GAJAS DO MEU PAÍS. No meu país de senadores, medalhados e reformados (ou com subvenções vitalícias) podem passar-se semanas sem que haja qualquer coisa de substancial a acrescentar à pequena modorra. Mas o problema não é nosso - é geral. Uma onda de covardia e de senilidade, ao mesmo tempo, toma conta da Europa. Esta semana, prefiro deixar a política entregue aos seus. Distingo, por isso, uma mulher corajosa. Não foi medalhada pelo sr. presidente da República e duvido que algum dia o fosse, a avaliar pelos seus magnos e indiscutíveis critérios - e duvido que se trate de assunto de medalhas.
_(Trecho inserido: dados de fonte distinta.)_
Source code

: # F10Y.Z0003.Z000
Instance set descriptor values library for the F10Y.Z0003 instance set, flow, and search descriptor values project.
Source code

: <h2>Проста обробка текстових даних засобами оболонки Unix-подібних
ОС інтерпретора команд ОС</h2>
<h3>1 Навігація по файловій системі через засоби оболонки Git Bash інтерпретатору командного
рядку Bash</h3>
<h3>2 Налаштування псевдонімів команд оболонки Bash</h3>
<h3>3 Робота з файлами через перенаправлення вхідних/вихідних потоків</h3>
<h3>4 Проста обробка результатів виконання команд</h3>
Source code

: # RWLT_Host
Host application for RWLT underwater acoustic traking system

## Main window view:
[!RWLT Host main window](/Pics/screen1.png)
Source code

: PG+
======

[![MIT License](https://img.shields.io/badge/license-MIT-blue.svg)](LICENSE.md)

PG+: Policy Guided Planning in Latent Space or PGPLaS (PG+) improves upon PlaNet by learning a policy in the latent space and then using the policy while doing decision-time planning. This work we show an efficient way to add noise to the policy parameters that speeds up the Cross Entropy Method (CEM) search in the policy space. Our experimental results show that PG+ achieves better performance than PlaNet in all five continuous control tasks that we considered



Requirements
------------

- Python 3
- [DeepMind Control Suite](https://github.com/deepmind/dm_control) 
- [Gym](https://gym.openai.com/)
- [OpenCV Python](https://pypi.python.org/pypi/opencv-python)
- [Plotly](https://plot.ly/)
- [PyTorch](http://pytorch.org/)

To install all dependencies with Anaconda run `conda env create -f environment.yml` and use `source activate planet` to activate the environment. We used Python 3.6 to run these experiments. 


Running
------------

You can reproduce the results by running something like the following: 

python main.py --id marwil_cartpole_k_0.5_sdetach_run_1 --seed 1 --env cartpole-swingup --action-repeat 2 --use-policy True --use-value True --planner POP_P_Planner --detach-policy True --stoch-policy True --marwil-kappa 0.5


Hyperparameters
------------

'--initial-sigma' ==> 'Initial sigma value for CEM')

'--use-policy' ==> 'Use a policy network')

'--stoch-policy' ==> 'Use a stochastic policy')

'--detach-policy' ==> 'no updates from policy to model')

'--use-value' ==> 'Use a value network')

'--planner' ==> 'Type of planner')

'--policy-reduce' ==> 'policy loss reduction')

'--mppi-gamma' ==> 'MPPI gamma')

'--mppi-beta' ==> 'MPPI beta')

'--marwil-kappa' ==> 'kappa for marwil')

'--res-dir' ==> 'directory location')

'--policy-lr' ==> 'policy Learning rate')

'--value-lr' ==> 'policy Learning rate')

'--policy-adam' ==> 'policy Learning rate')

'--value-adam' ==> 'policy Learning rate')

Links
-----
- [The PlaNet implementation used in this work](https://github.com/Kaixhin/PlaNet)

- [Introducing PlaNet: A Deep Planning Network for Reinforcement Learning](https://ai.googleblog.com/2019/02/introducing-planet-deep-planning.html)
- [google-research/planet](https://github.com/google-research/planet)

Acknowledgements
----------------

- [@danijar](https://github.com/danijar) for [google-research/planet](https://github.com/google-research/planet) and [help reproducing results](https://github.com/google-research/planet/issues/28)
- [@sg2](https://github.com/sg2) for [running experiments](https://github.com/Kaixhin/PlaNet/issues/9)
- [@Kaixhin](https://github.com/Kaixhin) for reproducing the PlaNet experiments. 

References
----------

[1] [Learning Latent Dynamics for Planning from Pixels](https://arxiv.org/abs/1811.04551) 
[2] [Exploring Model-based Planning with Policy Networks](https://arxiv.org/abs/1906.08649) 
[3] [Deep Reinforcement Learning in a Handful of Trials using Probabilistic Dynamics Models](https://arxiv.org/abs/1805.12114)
Há cerca de dois anos, procurando aqui e ali, entre os melhores textos de Língua Portuguesa disponíveis na Internet, acabei por ficar rendido a uma série de blogs brasileiros. O que era mais surpreendente a grande qualidade da sua língua, a grande imaginação do seu texto. O que era mais comovente: eram pouco, muito pouco conhecidos. Entre eles estavam blogs como "Nibelunga do Cabelo Duro", "Megeras Magérrimas", "Drops da Fal" ou "Caderno Lilás", por exemplo. Só um ano depois, para grande surpresa minha, apareceram blogs portugueses femininos de qualidade comparável. Entre eles estavam e estão, certamente, "Bomba Inteligente", "Xanel Cinco", "O Meu Moleskine", "Diotima", "Vieira do Mar", a participação feminina no "Blogame Mucho" ou "Rititi". Ao leitor ou à leitora que não estejam atentos, recomendo que vão à net e procurem.
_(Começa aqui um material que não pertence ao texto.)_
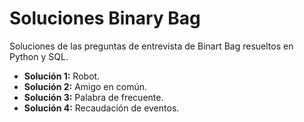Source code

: # Soluciones Binary Bag

Soluciones de las preguntas de entrevista de Binart Bag resueltos en Python y SQL.

* **Solución 1:**  Robot.
* **Solución 2:**  Amigo en común.
* **Solución 3:**  Palabra de frecuente.
* **Solución 4:**  Recaudación de eventos.


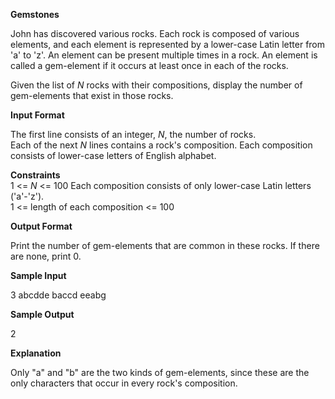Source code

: **Gemstones**  

John has discovered various rocks. Each rock is composed of various elements, and each element is represented by a lower-case Latin letter from 'a' to 'z'. An element can be present multiple times in a rock. An element is called a gem-element if it occurs at least once in each of the rocks.  

Given the list of *N* rocks with their compositions, display the number of gem-elements that exist in those rocks.  

**Input Format**  

The first line consists of an integer, *N*, the number of rocks.  
Each of the next *N* lines contains a rock's composition. Each composition consists of lower-case letters of English alphabet.  

**Constraints**  
1 <= *N* <= 100
Each composition consists of only lower-case Latin letters ('a'-'z').  
1 <= length of each composition <= 100

**Output Format**  

Print the number of gem-elements that are common in these rocks. If there are none, print 0.  

**Sample Input**  

3
abcdde
baccd
eeabg  

**Sample Output**  

2  

**Explanation**  

Only "a" and "b" are the two kinds of gem-elements, since these are the only characters that occur in every rock's composition.  

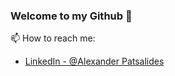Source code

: ### Welcome to my Github 👋

<!--
**alex100395/alex100395** is a ✨ _special_ ✨ repository because its `README.md` (this file) appears on your GitHub profile.

Here are some ideas to get you started:

- 🔭 I’m currently working on ...
- 🌱 I’m currently learning ...
- 👯 I’m looking to collaborate on ...
- 🤔 I’m looking for help with ...
- 💬 Ask me about ...

- 😄 Pronouns: ...
- ⚡ Fun fact: ...
-->
📫 How to reach me: 
- [LinkedIn - @Alexander Patsalides](https://www.linkedin.com/in/patsalidesalexander/)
Rititi é pseudónimo de Rita Barata Silvério, que acaba de publicar um livro com alguns textos do seu blog (leva o título "O livro da Rititi", edição Oficina do Livro). No meu país envergonhado e lírico, nostálgico e - no entanto - pouco romântico e pouco corajoso, "O livro da Rititi" é mais do que um conjunto de textos sobre a vida que passa. É o retrato da nova mulher portuguesa. Podemos não gostar muito do retrato, mas é o retrato de uma mulher corajosa que não se reduz ao seu papel de mulherzinha, nem vibra com a magra condição da "mulher de dentro de casa" ou da condenada à solidão das bibliotecas. Esta é uma "mulher furiosa" (que, por apenas coincidência, vive entre Espinho, Lisboa, Estremoz e Madrid), cuja linguagem não é amena nem educada pela literatura das mulheres.
O que representa a Rititi? Um mundo que colocaria os homenzinhos em sentido. Um mundo que a covardia portuguesa, feita de muita literatura e de umbigos enormes, não autorizaria. O mundo da Rititi é o das mulheres que não são "as nossas mulheres portuguesas" oprimidas pelo fascismo ou enquadradas pelo alto moralismo da Esquerda. Ligeireza e superficialidade, sexo e desbragamento, coragem e romantismo, álcool e casamento, família tradicional e comida com calorias – este é o mundo da Rititi, luminoso e frontal, malcriado e arrogante, delicioso, cheio de humor, culto, politicamente à Direita, anarquista e anárquico, solidário com o sofrimento, mas sem o "nenhenhém" lírico e palavroso da caridade moral das nossas letras.
De Portugal, Rititi tanto fala da maravilhosa luz de Lisboa e da "francesinha" comida num restaurante de Espinho, como da fealdade dos políticos e do absurdo do IP5, da falta de dignidade dos homens e do ridículo provincianismo cultural das mulheres.
Ah, não gostam do retrato? Tanto pior. "O Livro da Rititi" é uma afronta à mediocridade do feminismo (que detesta a palavra "gajas") e à "superioridade moral" dos nossos sacerdotes da cultura. Está cheio de vento, de amor, de violência, de riso, de sarcasmo, de uma magnífica Língua Portuguesa que nunca trai esse novo sentimento português, que já não é trágico nem tem bigode ou pais da pátria para venerar. Leiam, leiam. Homens, tremam. Mulherezinhas, aprendam.